Christine Ye, Sihan Yuan, Suchetha Cooray, Steven Dillmann, Ian L. V. Roque, Dalya Baron, Philipp Frank, Sergio Martin-Alvarez, Nolan Koblischke, Frank J Qu, Diyi Yang, Risa Wechsler, Ioana Ciuca
2025-10-29
Summary
This paper introduces a way to test how well artificial intelligence (AI) agents can actually *do* scientific research, specifically by trying to recreate the work in existing research papers.
What's the problem?
As AI gets better, people are hoping it can help with scientific discoveries, but we don't really have a good way to check if the AI is actually being accurate and reliable. It's not enough for an AI to just *say* it's doing research; we need to know if it's following the correct methods and getting the right answers. Current AI models aren't very good at complex tasks like replicating entire research projects.
What's the solution?
The researchers created a benchmark called ReplicationBench. They took actual astrophysics papers and broke them down into smaller tasks – things like setting up experiments, doing calculations, analyzing data, and writing code. They then asked AI agents to complete these tasks, and had the original authors of the papers check the AI’s work for both faithfulness (did it follow the original steps?) and correctness (did it get the right results?).
Why it matters?
This work is important because it provides a standardized and rigorous way to evaluate AI’s ability to perform scientific research. It shows where current AI models struggle, which helps researchers improve them. Because astrophysics relies heavily on data analysis and computation, it’s a good field to test AI, and the lessons learned can likely be applied to other scientific areas as well. Ultimately, this helps us understand how close we are to having AI that can truly assist with scientific discovery.
Abstract
Frontier AI agents show increasing promise as scientific research assistants, and may eventually be useful for extended, open-ended research workflows. However, in order to use agents for novel research, we must first assess the underlying faithfulness and correctness of their work. To evaluate agents as research assistants, we introduce ReplicationBench, an evaluation framework that tests whether agents can replicate entire research papers drawn from the astrophysics literature. Astrophysics, where research relies heavily on archival data and computational study while requiring little real-world experimentation, is a particularly useful testbed for AI agents in scientific research. We split each paper into tasks which require agents to replicate the paper's core contributions, including the experimental setup, derivations, data analysis, and codebase.
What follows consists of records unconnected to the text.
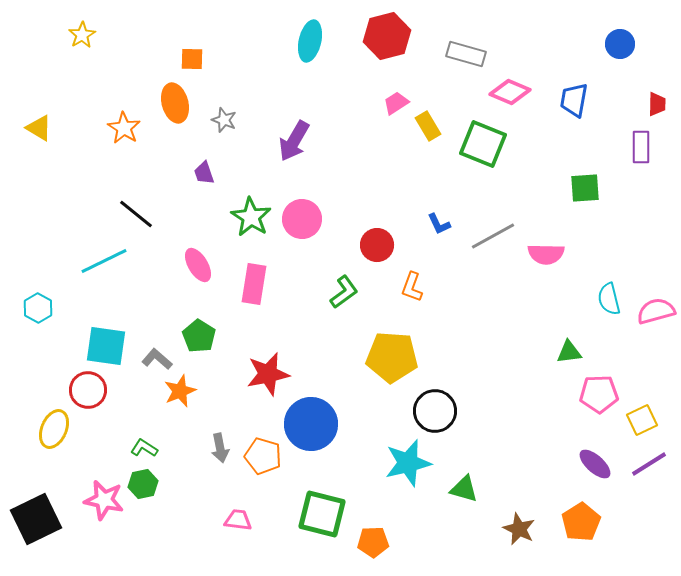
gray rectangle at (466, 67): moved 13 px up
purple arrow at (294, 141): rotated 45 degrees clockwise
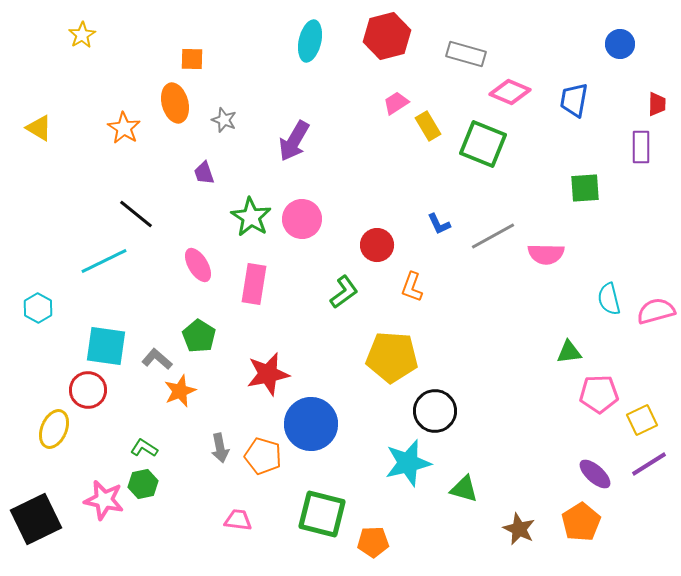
purple ellipse at (595, 464): moved 10 px down
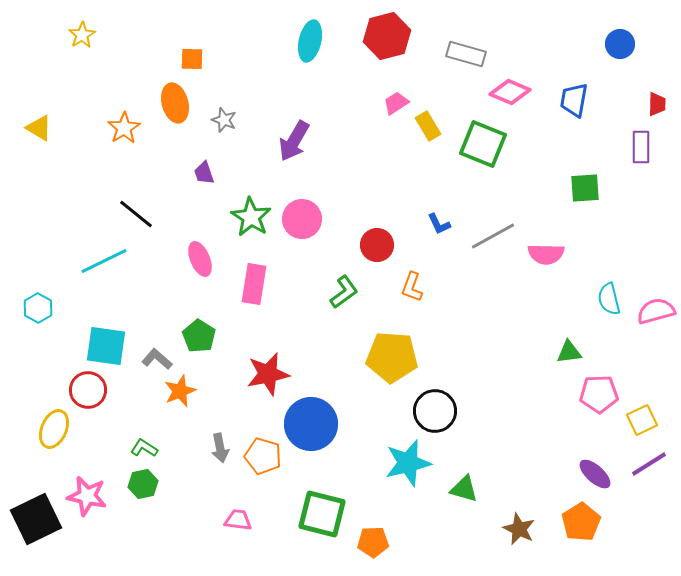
orange star at (124, 128): rotated 8 degrees clockwise
pink ellipse at (198, 265): moved 2 px right, 6 px up; rotated 8 degrees clockwise
pink star at (104, 500): moved 17 px left, 4 px up
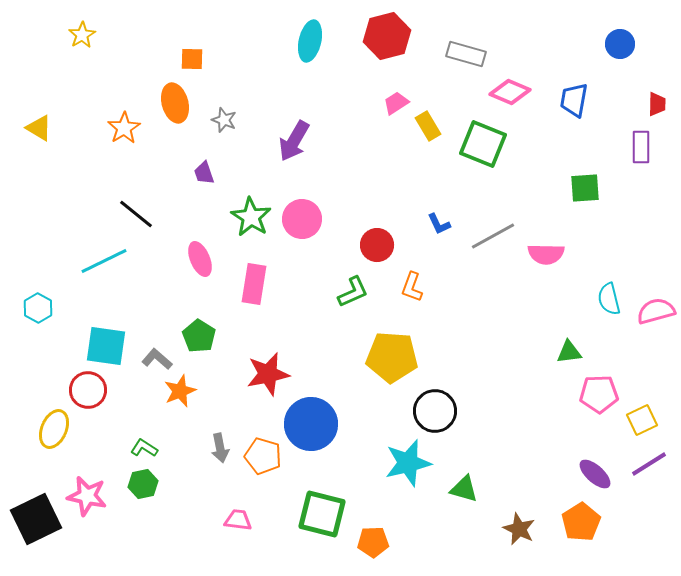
green L-shape at (344, 292): moved 9 px right; rotated 12 degrees clockwise
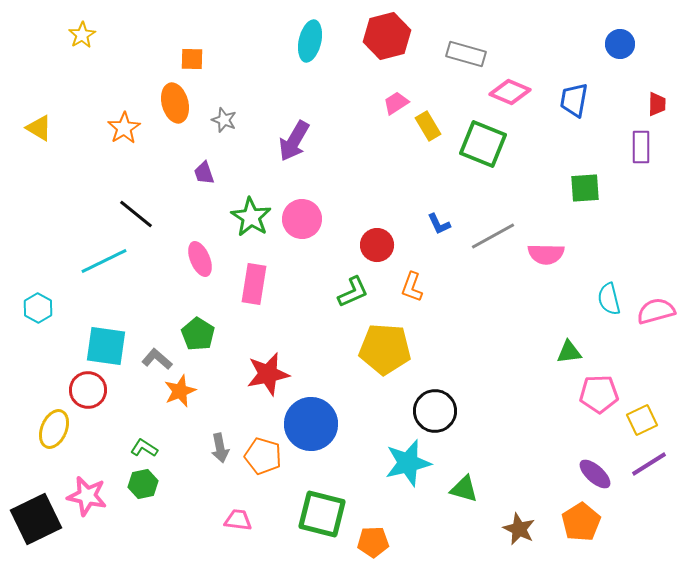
green pentagon at (199, 336): moved 1 px left, 2 px up
yellow pentagon at (392, 357): moved 7 px left, 8 px up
Each task is co-developed with the original paper authors and targets a key scientific result, enabling objective evaluation of both faithfulness (adherence to original methods) and correctness (technical accuracy of results). ReplicationBench is extremely challenging for current frontier language models: even the best-performing language models score under 20%. We analyze ReplicationBench trajectories in collaboration with domain experts and find a rich, diverse set of failure modes for agents in scientific research. ReplicationBench establishes the first benchmark of paper-scale, expert-validated astrophysics research tasks, reveals insights about agent performance generalizable to other domains of data-driven science, and provides a scalable framework for measuring AI agents' reliability in scientific research.